*SOURCE MATERIAL*
┌──

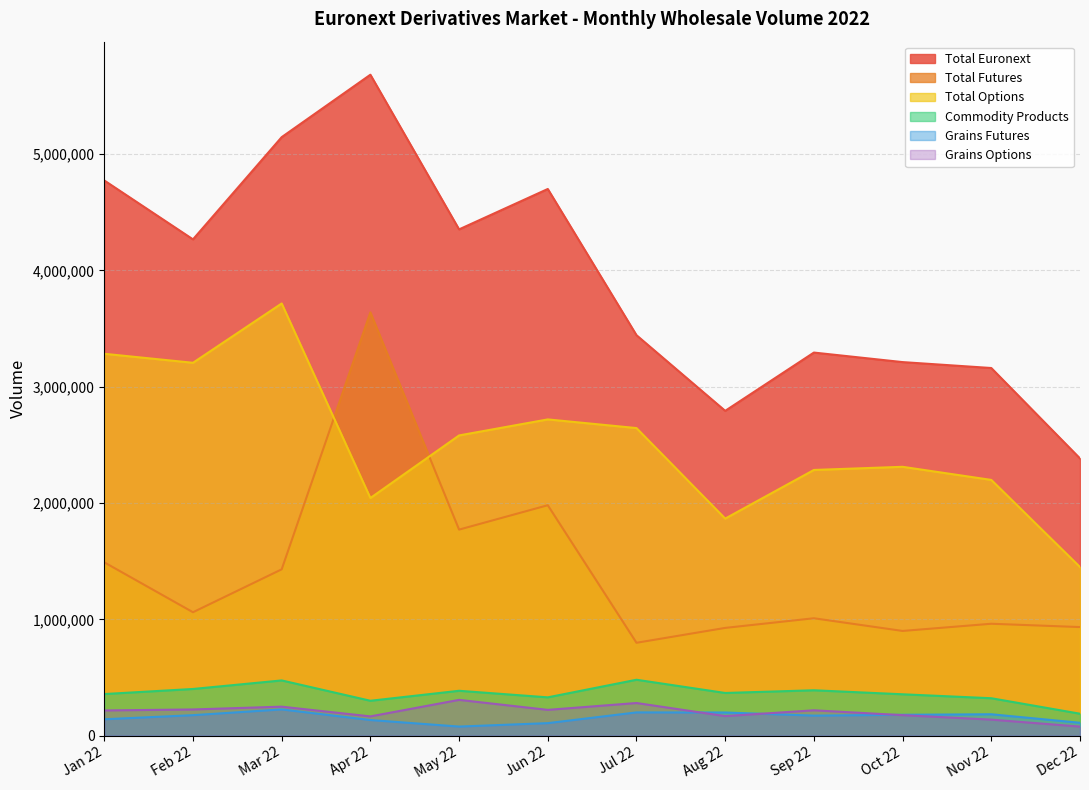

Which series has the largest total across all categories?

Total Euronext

└──
┌──

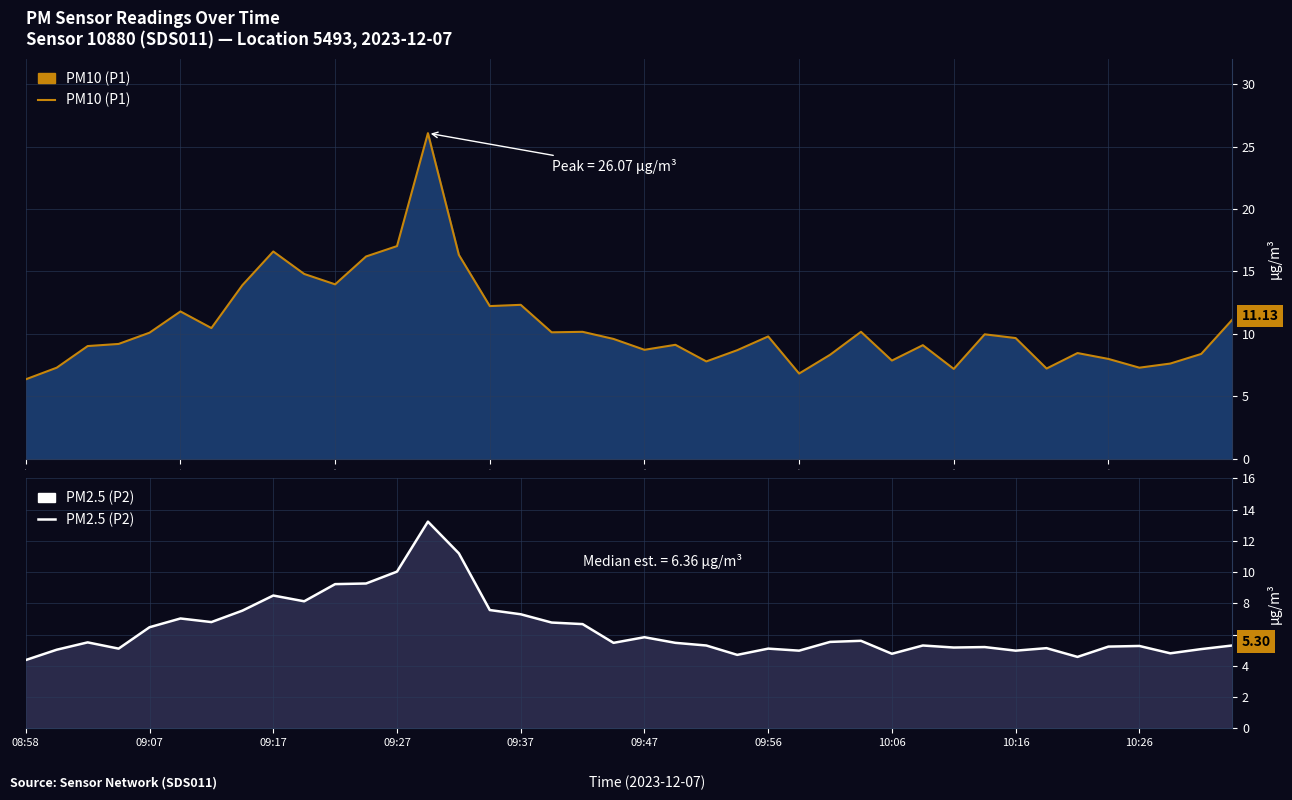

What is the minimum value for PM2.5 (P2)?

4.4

└──
┌──

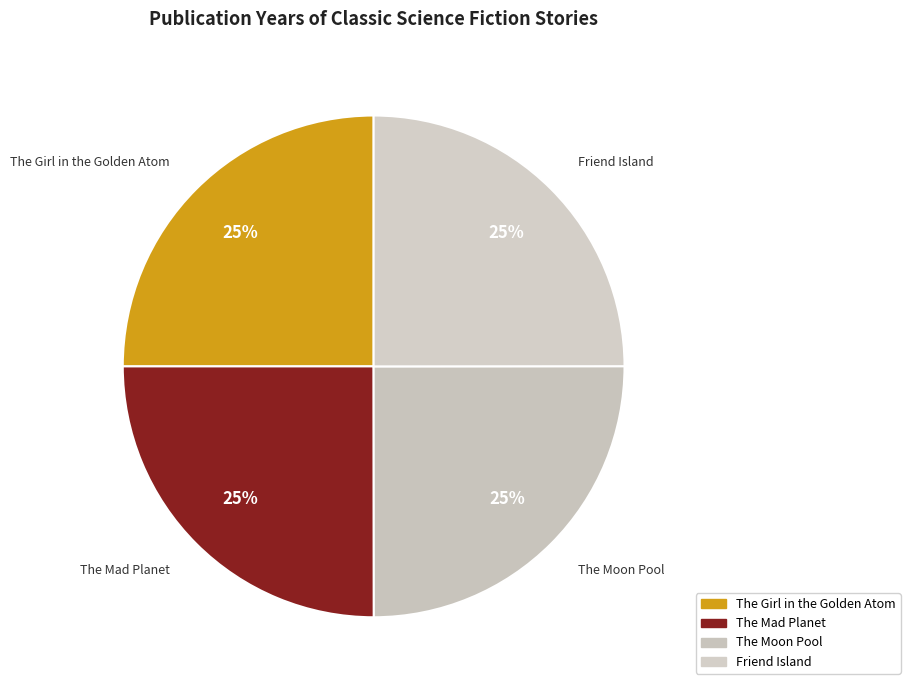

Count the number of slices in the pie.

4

└──

*WORK INSTRUCTIONS*
Extract each line of the listing above that contains the string "value", and reproduce those lines without alteration.

*ANSWER TO THIS TASK*
What is the minimum value for PM2.5 (P2)?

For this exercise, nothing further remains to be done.